» **Document passage**
☆ ☆ ☆ ☆ ☆ ☆ ☆
The 2009 Volta de Ciclismo Internacional do Estado de São Paulo (Portuguese for International Cycling Tour of the State of São Paulo) is the 6th edition of a multi-day road cycling stage race held in the state of São Paulo. This edition features 9 stages over 1289 km, disputed from August 22 to 30, 2009. The race is a 2.2 event in the 2008–2009 UCI America Tour. In this edition, the race has been nicknamed Tour of Brazil.

Classification and bonuses 
In this edition of the race, time bonuses of 10, 6 and 4 seconds are awarded to the top 3 riders in each stage. Time bonuses of 3, 2 and 1 seconds are awarded to the first 3 riders at each intermediary sprint point. For the points classification, the top 5 riders in each stage are awarded 10, 7, 5, 3 and 2 points, respectively. The first 3 riders at each intermediary sprint receive 5, 3 and 2 points. Climbs are classified among 4 categories. The first 3 riders at each summit are awarded points in the mountains classification according to the category:

 Category 2: 9, 7, 6 pts
 Category 3: 7, 5, 4 pts
 Category 4: 5, 3, 2 pts

The team classification accounts the times of the first 3 riders of each team in each stage.
☆ ☆ ☆ ☆ ☆ ☆ ☆
» **Actions to take**
**A.** According to the São Paulo cycling tour text, how many stages and kilometers did the 2009 edition cover?
**B.** Continue the São Paulo cycling tour text from the end of its sentence about the team classification.
☆ ☆ ☆ ☆ ☆ ☆ ☆
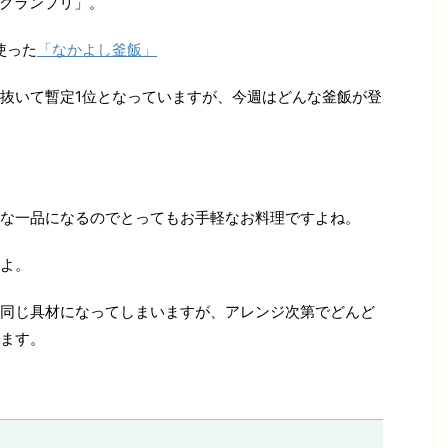
1グランプリ」。
使った
「なかよし釜飯」
抜いて暫定1位となっていますが、今週はどんな釜飯が登
な一品になるのでとってもお手軽なお料理ですよね。
よ。
同じ具材になってしまいますが、アレンジ次第でどんど
ます。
☆ ☆ ☆ ☆ ☆ ☆ ☆
» **Numbered responses**
**A.** 9 stages over 1289 km.

**B.**
Stages and Results

Stage 1: São Paulo 

Held Saturday, August 22, 2009, on the Ponte Estaiada, in São Paulo. This prologue stage was a team time trial, for a total distance of 6.0 km. The stage was won by team Scott–Marcondes Cesar–São José dos Campos with a time of 7'44.831". Teams Padaria Real-Sorocaba and FAPI-Pindamonhangaba took second and third place, with times of 7'56.404" and 7'58.427", respectively. Curiously, bicycles aren't allowed in the Ponte Estaiada

Stage 2: São Paulo to São José dos Campos 

Held Sunday, August 23, 2009. This stage was 91.1 km long. A field of 122 riders finished with the same time of the stage winner, Hector Figueiras.

Stage 3: São José dos Campos to Atibaia 

Held Monday, August 24, 2009. This stage was 103.0 km long.

Stage 4: Atibaia to São Carlos 

Held Tuesday, August 25, 2009. This stage was 239 km long.

Stage 5: São Carlos to Ribeirão Preto 

Held Wednesday, August 26, 2009. This stage was 95.8 km long.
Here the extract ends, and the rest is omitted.